On Nov 12, 2007 1:15 PM, J.J. Larrea <[EMAIL PROTECTED]> wrote:
>
> 2. Since the full document and its longer bibliographic subfields are
> being indexed but not stored, my guess is that the large size of the index
> segments is due to the inverted index rather than the stored data fields.
> But you can roughly verify by checking the size of the files in the index,
> with Luke's Files tab or simply an ls -l. For example .fdt files are stored
> data while .tis are the inverted index; see
> http://lucene.apache.org/java/docs/fileformats.html And if you have .cfs
> files...
OK here are some of the details of one index directory.
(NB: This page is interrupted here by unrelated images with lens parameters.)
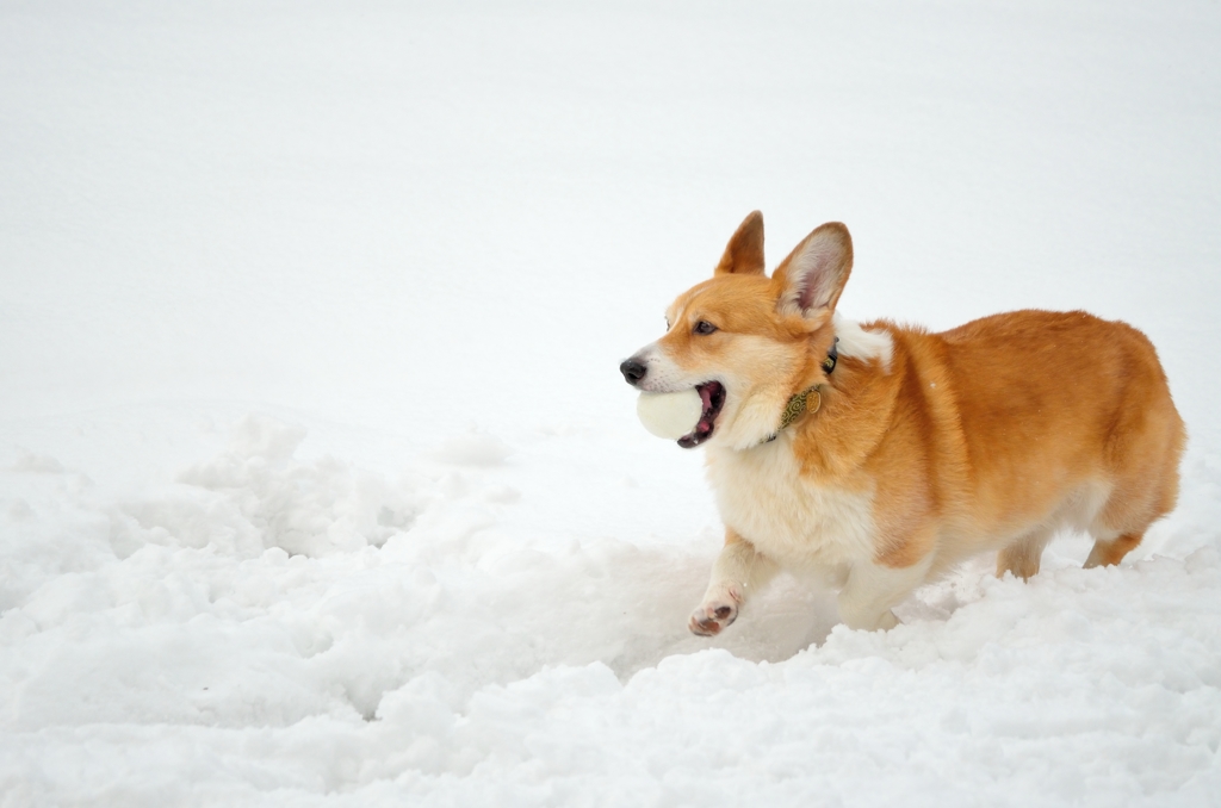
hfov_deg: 2.8
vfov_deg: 1.8
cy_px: 404
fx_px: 25382
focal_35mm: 750
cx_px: 610
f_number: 6.3
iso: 500
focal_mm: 500
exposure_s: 1/1600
The number of
indexed documents is approximately 1.5million.
$ ls -1 |wc -l
29542
$ du -hs .
90G .
$ // Show space used (in GB) by file extension.
$ for filetype in `ls -1 | sed -r "s/.*\.(.*)/\1/" | sort -u` ;\
do echo -n "filetype=$filetype: " ; (echo -n "scale=2; \
(" ; (for size in `ls -l *.$filetype| cut -c 24-34`; do \
echo -n "$size+"; done) ; echo "0)/10^9") | bc; done
filetype=fdt: .44
filetype=fdx: .01
filetype=fnm: .01
filetype=frq: 15.95
filetype=lock: 0
filetype=nrm: .03
filetype=prx: 70.94
filetype=tii: .12
filetype=tis: 8.79
So most of the space is occupied with .prx files.
Thanks
Barry